La situation sécuritaire se dégrade à Dogofri dans le cercle de Niono. A l’origine, une révolte des chasseurs donso contre des peulhs supposés être complices des djihadistes et auxquels ils ont interdit avant-hier mardi l’accès de la foire hebdomadaire. Dans la foulée, plus d’une dizaine de personnes ont été arrêtées et une abattue.
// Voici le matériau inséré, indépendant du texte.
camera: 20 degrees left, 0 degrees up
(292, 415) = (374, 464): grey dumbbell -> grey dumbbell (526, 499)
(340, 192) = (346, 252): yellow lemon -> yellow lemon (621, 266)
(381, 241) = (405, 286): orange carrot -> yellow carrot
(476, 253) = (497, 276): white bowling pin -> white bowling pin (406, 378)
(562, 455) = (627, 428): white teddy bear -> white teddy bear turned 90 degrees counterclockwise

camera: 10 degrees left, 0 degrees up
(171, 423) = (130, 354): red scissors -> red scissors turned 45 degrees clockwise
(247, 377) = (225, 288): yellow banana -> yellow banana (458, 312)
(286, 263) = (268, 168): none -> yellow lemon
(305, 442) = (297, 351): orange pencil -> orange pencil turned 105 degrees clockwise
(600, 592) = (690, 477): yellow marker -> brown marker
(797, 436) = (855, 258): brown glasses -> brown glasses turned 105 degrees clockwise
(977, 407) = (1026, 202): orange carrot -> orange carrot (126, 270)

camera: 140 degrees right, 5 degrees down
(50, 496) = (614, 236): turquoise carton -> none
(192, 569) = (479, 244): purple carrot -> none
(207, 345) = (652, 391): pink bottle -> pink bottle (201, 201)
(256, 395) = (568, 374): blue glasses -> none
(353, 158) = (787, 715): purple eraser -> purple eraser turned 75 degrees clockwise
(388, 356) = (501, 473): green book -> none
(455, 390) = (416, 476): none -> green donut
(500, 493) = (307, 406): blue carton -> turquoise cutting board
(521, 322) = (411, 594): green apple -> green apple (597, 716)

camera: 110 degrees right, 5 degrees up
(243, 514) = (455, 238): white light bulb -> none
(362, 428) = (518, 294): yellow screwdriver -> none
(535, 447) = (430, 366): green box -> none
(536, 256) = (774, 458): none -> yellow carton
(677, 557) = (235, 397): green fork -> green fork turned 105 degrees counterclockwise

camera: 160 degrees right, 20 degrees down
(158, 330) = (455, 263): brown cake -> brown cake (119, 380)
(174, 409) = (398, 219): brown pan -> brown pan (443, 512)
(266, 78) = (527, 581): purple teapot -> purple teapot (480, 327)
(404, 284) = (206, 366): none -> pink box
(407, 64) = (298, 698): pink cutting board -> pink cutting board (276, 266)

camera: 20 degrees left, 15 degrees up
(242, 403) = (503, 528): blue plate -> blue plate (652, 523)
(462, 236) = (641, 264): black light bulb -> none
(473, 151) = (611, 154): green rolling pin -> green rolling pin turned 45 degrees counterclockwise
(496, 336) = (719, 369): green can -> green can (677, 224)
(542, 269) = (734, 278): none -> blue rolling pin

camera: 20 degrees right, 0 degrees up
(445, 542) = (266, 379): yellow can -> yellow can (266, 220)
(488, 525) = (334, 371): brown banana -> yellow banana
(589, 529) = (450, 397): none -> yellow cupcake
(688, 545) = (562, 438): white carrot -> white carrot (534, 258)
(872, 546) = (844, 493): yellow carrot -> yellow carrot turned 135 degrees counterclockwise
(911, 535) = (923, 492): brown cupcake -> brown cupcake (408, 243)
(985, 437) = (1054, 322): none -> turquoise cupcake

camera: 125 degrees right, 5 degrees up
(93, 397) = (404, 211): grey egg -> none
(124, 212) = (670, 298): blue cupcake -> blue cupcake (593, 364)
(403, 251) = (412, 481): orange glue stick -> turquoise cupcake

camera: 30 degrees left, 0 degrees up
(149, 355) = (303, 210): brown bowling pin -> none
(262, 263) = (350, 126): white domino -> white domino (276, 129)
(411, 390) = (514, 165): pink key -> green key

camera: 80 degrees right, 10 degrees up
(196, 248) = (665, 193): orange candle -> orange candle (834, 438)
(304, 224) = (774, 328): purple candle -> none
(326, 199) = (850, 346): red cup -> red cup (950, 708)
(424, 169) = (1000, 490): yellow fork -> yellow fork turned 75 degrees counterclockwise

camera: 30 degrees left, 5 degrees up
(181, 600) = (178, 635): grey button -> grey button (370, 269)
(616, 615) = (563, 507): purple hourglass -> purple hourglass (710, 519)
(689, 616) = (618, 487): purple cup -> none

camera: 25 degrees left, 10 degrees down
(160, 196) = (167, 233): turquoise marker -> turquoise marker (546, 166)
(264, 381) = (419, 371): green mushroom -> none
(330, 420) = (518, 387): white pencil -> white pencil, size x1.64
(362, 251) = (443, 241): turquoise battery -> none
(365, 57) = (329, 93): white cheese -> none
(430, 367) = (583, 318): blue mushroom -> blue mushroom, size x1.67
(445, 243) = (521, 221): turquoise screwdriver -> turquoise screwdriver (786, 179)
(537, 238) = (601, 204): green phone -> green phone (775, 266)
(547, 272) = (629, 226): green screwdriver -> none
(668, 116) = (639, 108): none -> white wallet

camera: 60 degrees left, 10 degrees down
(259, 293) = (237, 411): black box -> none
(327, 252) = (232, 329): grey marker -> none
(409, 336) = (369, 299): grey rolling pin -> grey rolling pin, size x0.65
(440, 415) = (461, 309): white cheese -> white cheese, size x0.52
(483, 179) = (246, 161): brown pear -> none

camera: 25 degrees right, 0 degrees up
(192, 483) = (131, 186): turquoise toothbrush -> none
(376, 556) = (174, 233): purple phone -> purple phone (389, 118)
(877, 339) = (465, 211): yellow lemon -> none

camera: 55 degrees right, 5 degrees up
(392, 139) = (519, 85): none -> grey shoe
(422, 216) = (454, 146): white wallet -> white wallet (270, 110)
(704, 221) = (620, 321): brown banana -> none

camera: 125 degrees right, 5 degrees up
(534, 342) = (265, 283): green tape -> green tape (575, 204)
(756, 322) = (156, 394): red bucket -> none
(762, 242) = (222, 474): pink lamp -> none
Dogofri était en alerte depuis l’occupation depuis du village de Farabougou. Les chasseurs étaient sur leur garde. Ainsi le mardi 3 novembre, jour de la foire hebdomadaire, un groupe de chasseurs plus connus sous le nom ‘’donso’’ ont bouclé le village et les entrées du marché à la recherche de suspects. Ils arrêteront plus de dix personnes. Selon les informations, un homme qui tentait de fuir a été abattu. Des tirs ont perturbé le début de la foire. Les Famas sont arrivés vers 15 heures et se sont dirigées vers Kaoundé, selon les informations.

Une source locale nous explique cette montée de tensions. Suite à la libération des personnes enlevées à Kaoudena, Dokofiba, Farabougou et Kouroumambouké, les chasseurs auraient découvert en brousse l’assassinat atroce de certaines d’entre elles. Ils ont alors procédé à l’arrestation de tous ceux qu’ils considèrent comme des suspects.

Avant cette journée meurtrie à Dogofri, les informations faisaient état de l’assassinat atroce d’un imam dans le village de Débougou dans la nuit de lundi à mardi aux environs de 21 heures. Si aucune information n’attribue ce crime aux djihadistes, le mode opératoire ressemble à celui utilisé par ces extrémistes.